EXERCISE GOAL
Output, exactly as written, the lines below from the one that has "за прекрасный шкаф!" through the one that has "Signers de copia de respaldo fiables para"; nothing else, and no pictures.

EXTRACTED INFORMATION
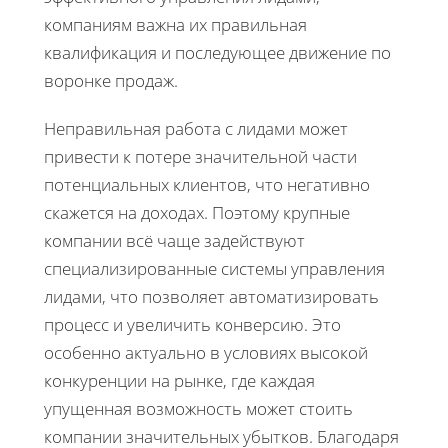
компаниям важна их правильная
квалификация и последующее движение по
воронке продаж.
Неправильная работа с лидами может
привести к потере значительной части
потенциальных клиентов, что негативно
скажется на доходах. Поэтому крупные
компании всё чаще задействуют
специализированные системы управления
лидами, что позволяет автоматизировать
процесс и увеличить конверсию. Это
особенно актуально в условиях высокой
конкуренции на рынке, где каждая
упущенная возможность может стоить
компании значительных убытков. Благодаря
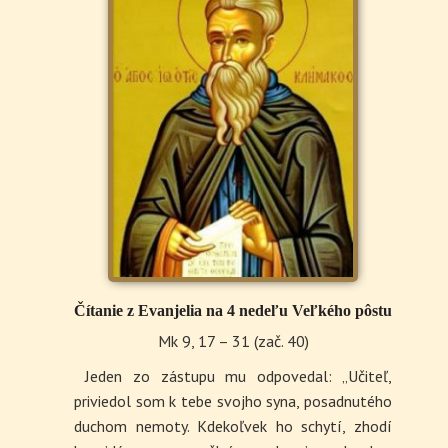
Čítanie z Evanjelia na 4 nedeľu Veľkého pôstu
Mk 9, 17 – 31 (zač. 40)
Jeden zo zástupu mu odpovedal: „Učiteľ,
priviedol som k tebe svojho syna, posadnutého
duchom nemoty. Kdekoľvek ho schytí, zhodí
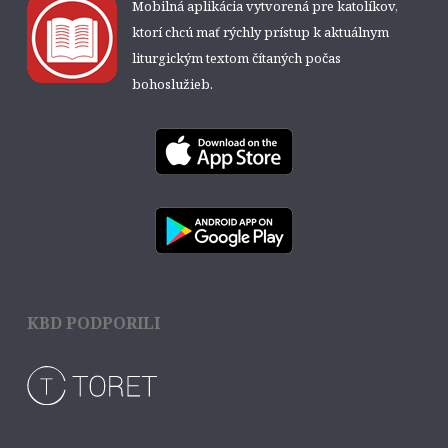
Mobilná aplikácia vytvorená pre katolíkov,
ktorí chcú mať rýchly prístup k aktuálnym
liturgickým textom čítaných počas
bohoslužieb.
KBD PODPORILI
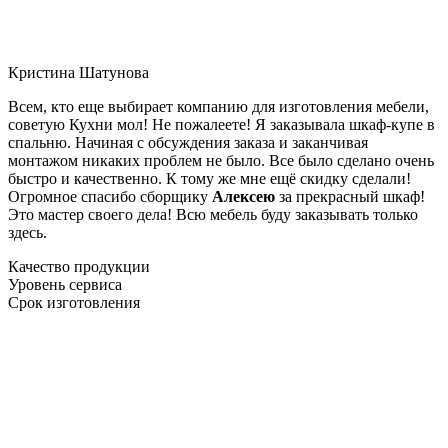
Кристина Шатунова
Всем, кто еще выбирает компанию для изготовления мебели,
советую Кухни мол! Не пожалеете! Я заказывала шкаф-купе в
спальню. Начиная с обсуждения заказа и заканчивая
монтажом никаких проблем не было. Все было сделано очень
быстро и качественно. К тому же мне ещё скидку сделали!
Огромное спасибо сборщику
Алексею
за прекрасный шкаф!
Это мастер своего дела! Всю мебель буду заказывать только
здесь.
Качество продукции
Уровень сервиса
Срок изготовления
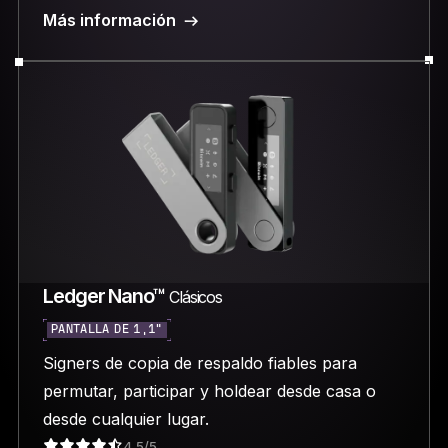
Más información
Ledger Nano™
Clásicos
PANTALLA DE 1,1"
Signers de copia de respaldo fiables para
permutar, participar y holdear desde casa o
desde cualquier lugar.
4,5/5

RESPONSE AREA
за прекрасный шкаф!
Это мастер своего дела! Всю мебель буду заказывать только
здесь.
Качество продукции
Уровень сервиса
Срок изготовления
Más información
Ledger Nano™
Clásicos
PANTALLA DE 1,1"
Signers de copia de respaldo fiables para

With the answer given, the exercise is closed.